20 13.2.6. Mikro tremor Mikro tremor ölçümleri ile deprem mühendisliğinde yer yapı ilişkisi açısından önemli bir yer tutan zeminin hakim periyodu ve büyütmesinin belirlenmektedir. Bu yöntem diğer yöntemlere kıyasla arazide daha kolay uygulanabilir olması hem de maliyet açısından daha uygundur. Sismik gürültü ya da tirteşimcik olarak da adlandırılan yerin çok küçük peryodlu(< 1 s.), düşük genlikli ( 0.1 1 mikron ) ve sürekli salınımlarının sismometre yardımıyla ölçülmesi ile uygulanır.
21 Zemin Büyütmesi Deprem esnasında açığa çıkan enerjinin ürettiği elastik dalgalar yer içinde genelde sert jeolojik birimler içinde ilerleyerek ortama yayılır. Bu dalgalardan yüzeye ulaşanlar, yolculuklarının en son bölümünde ana kayaya göre oldukça farklı özelliklere sahip gevşek zemine ulaşırlar. Bu zemin adeta bir süzgeç gibi bazı frekanstaki dalgaları sönümlerken bazı frekanstaki dalgaların ise genliğini artırır. Genellikle zeminin bu etkisi, dalga genliklerini artırmaya yönelik olduğu için yerin bu etkisi zemin büyütmesi olarak adlandırılır.

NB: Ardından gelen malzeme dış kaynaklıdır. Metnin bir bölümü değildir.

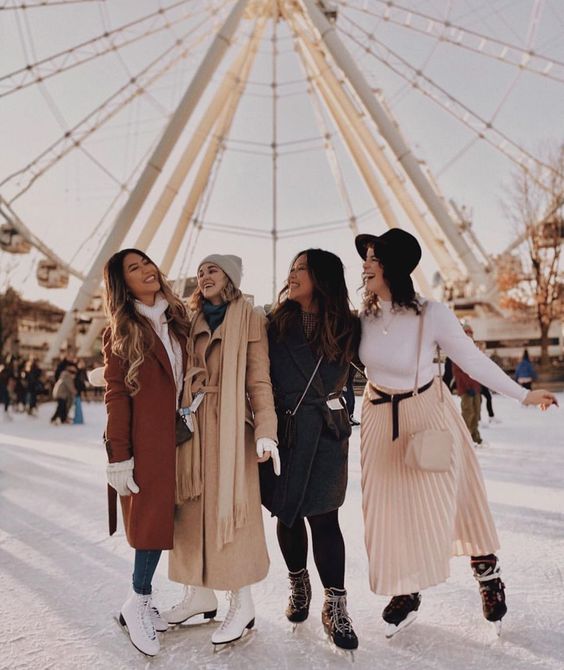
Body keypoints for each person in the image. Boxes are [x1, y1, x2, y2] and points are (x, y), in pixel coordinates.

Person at [356, 228, 558, 638]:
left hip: (427, 411)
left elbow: (472, 360)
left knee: (457, 495)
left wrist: (522, 395)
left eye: (374, 258)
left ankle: (487, 571)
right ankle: (406, 589)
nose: (366, 265)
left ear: (393, 267)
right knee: (390, 508)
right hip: (379, 415)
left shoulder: (432, 313)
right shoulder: (365, 316)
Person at [164, 254, 279, 648]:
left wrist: (266, 430)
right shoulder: (189, 320)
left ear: (229, 277)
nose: (204, 276)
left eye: (212, 269)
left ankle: (242, 602)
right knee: (191, 510)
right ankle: (199, 593)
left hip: (231, 428)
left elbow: (259, 378)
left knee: (233, 513)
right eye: (200, 271)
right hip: (193, 423)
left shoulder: (250, 317)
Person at [260, 249, 360, 651]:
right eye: (292, 268)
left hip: (327, 431)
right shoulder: (272, 323)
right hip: (285, 430)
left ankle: (335, 604)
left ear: (323, 277)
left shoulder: (350, 326)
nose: (294, 274)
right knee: (287, 513)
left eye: (303, 268)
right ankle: (299, 583)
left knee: (325, 517)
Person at [102, 248, 189, 657]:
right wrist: (119, 455)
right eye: (134, 269)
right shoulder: (121, 330)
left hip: (183, 435)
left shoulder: (179, 319)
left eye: (147, 262)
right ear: (125, 284)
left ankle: (142, 599)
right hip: (147, 440)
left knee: (168, 518)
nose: (146, 271)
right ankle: (136, 601)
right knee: (150, 523)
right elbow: (116, 394)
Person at [451, 325, 483, 446]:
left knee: (476, 412)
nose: (469, 335)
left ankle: (475, 436)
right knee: (468, 412)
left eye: (470, 333)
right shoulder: (458, 350)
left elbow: (479, 367)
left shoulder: (474, 349)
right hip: (466, 388)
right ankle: (464, 437)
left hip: (476, 387)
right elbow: (458, 371)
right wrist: (467, 386)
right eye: (467, 333)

Bir yapı inşa edilmeden önce yapının inşa edileceği zeminin zemin büyütme değeri mutlaka tespit edilip, yapı bu parametre göz önünde bulundurularak tasarlanmalıdır.

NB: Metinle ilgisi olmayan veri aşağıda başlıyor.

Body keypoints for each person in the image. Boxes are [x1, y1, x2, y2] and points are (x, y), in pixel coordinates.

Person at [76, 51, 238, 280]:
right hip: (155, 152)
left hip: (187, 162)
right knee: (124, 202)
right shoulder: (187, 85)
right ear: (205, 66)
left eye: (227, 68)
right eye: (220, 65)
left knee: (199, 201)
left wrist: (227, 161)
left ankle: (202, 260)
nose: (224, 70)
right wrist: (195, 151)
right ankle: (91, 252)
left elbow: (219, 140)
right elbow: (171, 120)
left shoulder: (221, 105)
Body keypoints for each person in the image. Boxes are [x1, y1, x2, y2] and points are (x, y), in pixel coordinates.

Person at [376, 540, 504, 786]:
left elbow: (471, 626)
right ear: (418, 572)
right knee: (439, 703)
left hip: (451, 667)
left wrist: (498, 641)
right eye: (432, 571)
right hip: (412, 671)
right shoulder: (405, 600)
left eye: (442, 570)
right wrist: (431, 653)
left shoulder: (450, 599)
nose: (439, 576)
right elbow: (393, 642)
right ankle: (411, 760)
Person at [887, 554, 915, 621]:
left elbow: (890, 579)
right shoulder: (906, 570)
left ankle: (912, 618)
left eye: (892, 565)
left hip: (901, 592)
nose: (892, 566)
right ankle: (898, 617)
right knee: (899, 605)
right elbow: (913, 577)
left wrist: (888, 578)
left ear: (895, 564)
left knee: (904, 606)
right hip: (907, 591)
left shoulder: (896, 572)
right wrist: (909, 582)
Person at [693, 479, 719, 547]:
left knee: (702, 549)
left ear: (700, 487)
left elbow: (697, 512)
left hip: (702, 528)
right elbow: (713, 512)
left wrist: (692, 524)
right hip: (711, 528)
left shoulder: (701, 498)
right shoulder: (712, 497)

22 Zemin Hakim Titreşim Periyodu Yapılacak yapı ile zeminin titreşim periyotlarının birbirlerinden farklı olması gerekir. Çünkü yer ve yapının aynı titreşim periyoduna sahip olması, olası bir deprem anında yer ile yapının aynı periyotta salınım yapmasına yani rezonans dediğimiz duruma neden olur ki bu durumda yapı maksimum hasar alır. Bu konuda yapılması gereken, yer ile yapının farklı titreşim periyotlarında olmasını sağlamaktır. Bir yerin zemin hakim titreşim periyodu sabittir.

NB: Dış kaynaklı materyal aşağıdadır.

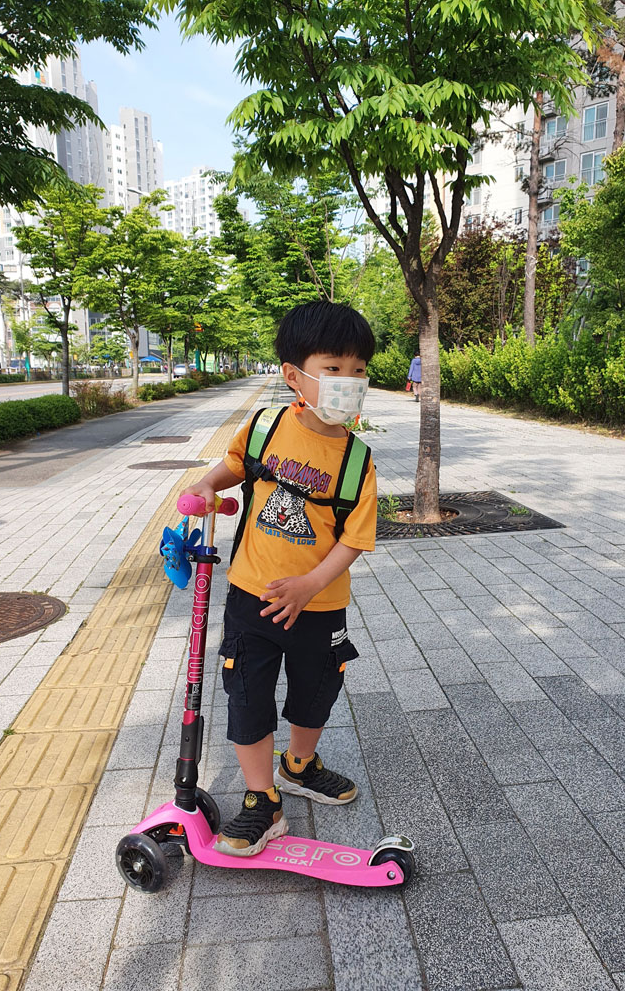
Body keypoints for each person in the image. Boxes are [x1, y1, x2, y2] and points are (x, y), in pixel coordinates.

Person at [181, 301, 377, 856]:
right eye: (333, 368)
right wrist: (204, 487)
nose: (349, 381)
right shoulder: (265, 426)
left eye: (358, 370)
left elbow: (356, 539)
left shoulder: (358, 461)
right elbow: (234, 467)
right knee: (246, 693)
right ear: (294, 375)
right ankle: (261, 799)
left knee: (317, 691)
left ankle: (299, 763)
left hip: (319, 604)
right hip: (252, 597)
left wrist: (311, 585)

23 Amaç, yer ile yapının titreşim periyotlarının farklı olmasını sağlamak olduğuna göre ve yerin ölçülerek bulunmuş olan titreşim periyodu belli olduğuna göre yapılması gereken tek şey yapıyla yerin titreşim periyotlarının farklı olmasını sağlayacak şekilde yapı tasarlamak olacaktır. Örneğin yapının inşa edileceği zeminin, ölçülerek bulunan hakim titreşim periyodu 0,7 saniye ise yapı tasarlanırken titreşim periyodunun 0,7 saniye olmaması gerektiği bilinir. Çünkü yapı ile yer aynı titreşim periyotlarına sahip olursa, olası bir depremde yer ve yapı aynı frekansta salınım yapacağı için rezonans dediğimiz olay gerçekleşecek ve yapı maksimum hasar alacaktır. İşte bu yüzden yapılar inşa edilmeden önce jeofizik etütlerden biri olan mikrotremör etütleri mutlaka yapılmalıdır.